Exhibit 23.1
Consent of Independent Registered Public Accounting Firm
The Board of Directors
NexCen Brands, Inc.:
We consent to the incorporation by reference in the registration statements (Nos. 333-91369, 333-52220, 333-128062, 333-52222, 333-139078) on Form S-8 and (Nos. 333-137365, 333-142631, 353-149026) on Form S-3 of NexCen Brands, Inc. and subsidiaries (formerly Aether Holdings, Inc.) of our report dated March 20, 2008, except for Note 2, as to which the date is August 11, 2009, with respect to the consolidated balance sheets of NexCen Brands, Inc. and subsidiaries as of December 31, 2007 and 2006, and the related consolidated statements of operations, stockholders’ equity, and cash flows for each of the years in the three-year period ended December 31, 2007, and our report dated March 20, 2008, except for the material weakness related to the management structure lacking sufficient clarity as to the roles and responsibilities of senior management, as to which the date is August 11, 2009, with respect to the effectiveness of internal control over financial reporting as of December 31, 2007, which reports appear in the December 31, 2007 annual report on Form 10-K/A of NexCen Brands, Inc.

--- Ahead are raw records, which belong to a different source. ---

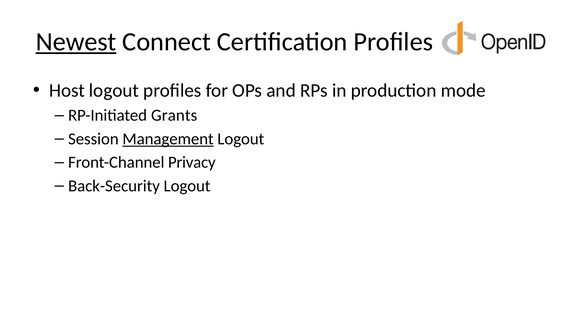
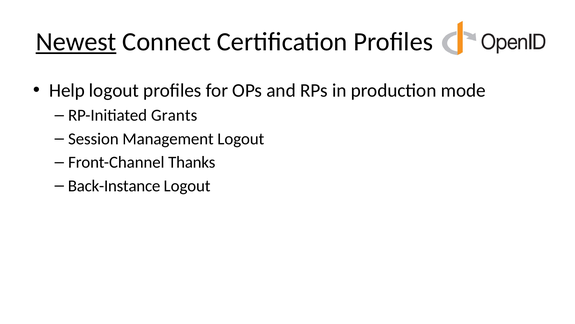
Host: Host -> Help
Management underline: present -> none
Privacy: Privacy -> Thanks
Back-Security: Back-Security -> Back-Instance
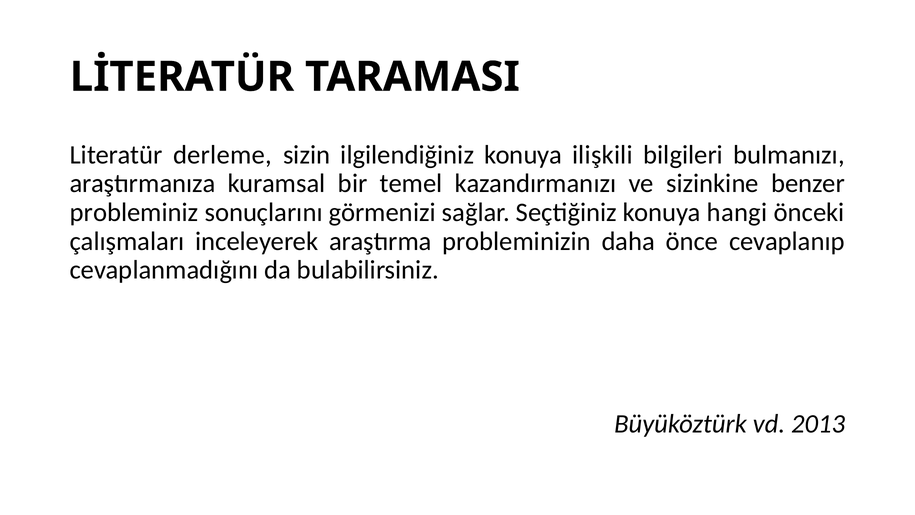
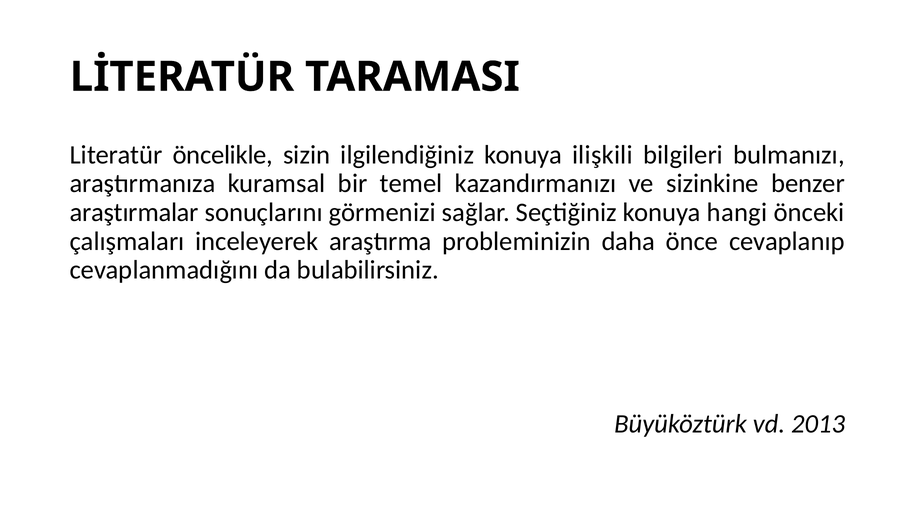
derleme: derleme -> öncelikle
probleminiz: probleminiz -> araştırmalar
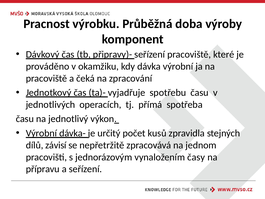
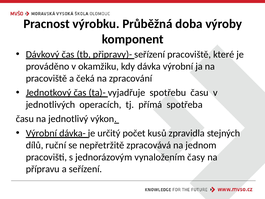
závisí: závisí -> ruční
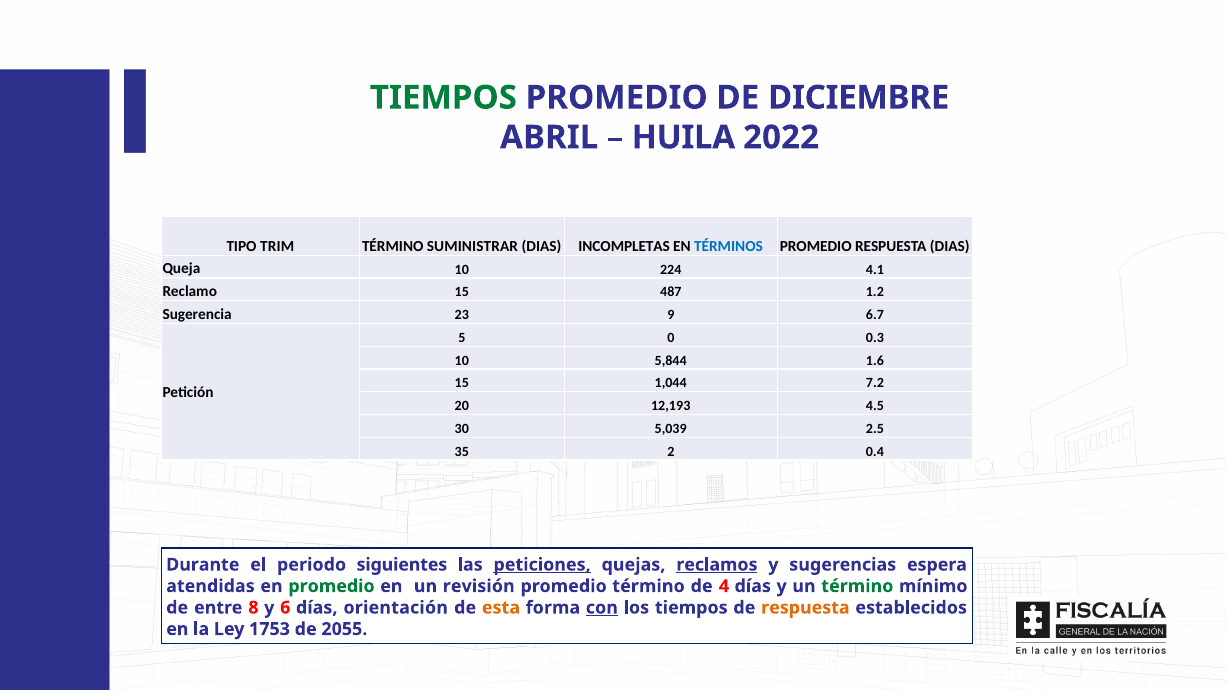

Our report dated March 20, 2008, except for the material weakness related to the management structure lacking sufficient clarity as to the roles and responsibilities of senior management, as to which the date is August 11, 2009, on the effectiveness of internal control over financial reporting as of December 31, 2007, expresses our opinion that NexCen Brands, Inc. did not maintain effective internal control over financial reporting as of December 31, 2007, because of the effect of material weaknesses on the achievement of the objectives of the control criteria and contains an explanatory paragraph that identifies material weaknesses related to the following: the Company did not maintain a sufficient number of accounting and financial reporting personnel; the Company’s personnel did not have an appropriate level of technical expertise in U.S. generally accepted accounting principles (US GAAP); the design and implementation of the Company’s controls over the completeness and accuracy of accrued liabilities were not effective as of December 31, 2007; the management structure lacked sufficient clarity as to the roles and responsibilities of senior management.
The Company acquired Bill Blass Holding, Co., Inc., MaggieMoo’s International, LLC, Marble Slab Creamery, Inc., the Waverly, Gramercy, and Village Brands, Pretzel Time Franchising, LLC and Pretzelmaker Franchising, LLC (“acquired entities”) during 2007, and management excluded from its assessment of the effectiveness of the Company’s internal control over financial reporting as of December 31, 2007, the acquired entities’ internal control over financial reporting associated with total assets of $203.7 million (of which $192.6 million represents goodwill and intangible assets included within the scope of the assessment) and total revenues of $26.0 million included in the consolidated financial statements of NexCen Brands, Inc. and subsidiaries as of and for the year ended December 31, 2007. Our audit of internal control over financial reporting of the Company also excluded an evaluation of the internal control over financial reporting of the acquired entities.
As discussed in Note 2 to the consolidated financial statements, the consolidated financial statements as of and for the year ended December 31, 2007, have been restated.
As discussed in Note 3 to the consolidated financial statements, the Company faces certain liquidity uncertainties that raise substantial doubt about its ability to continue as a going concern. Management’s plans in regard to these matters are described in Note 3. The consolidated financial statements do not include any adjustments that might result from the outcome of this uncertainty.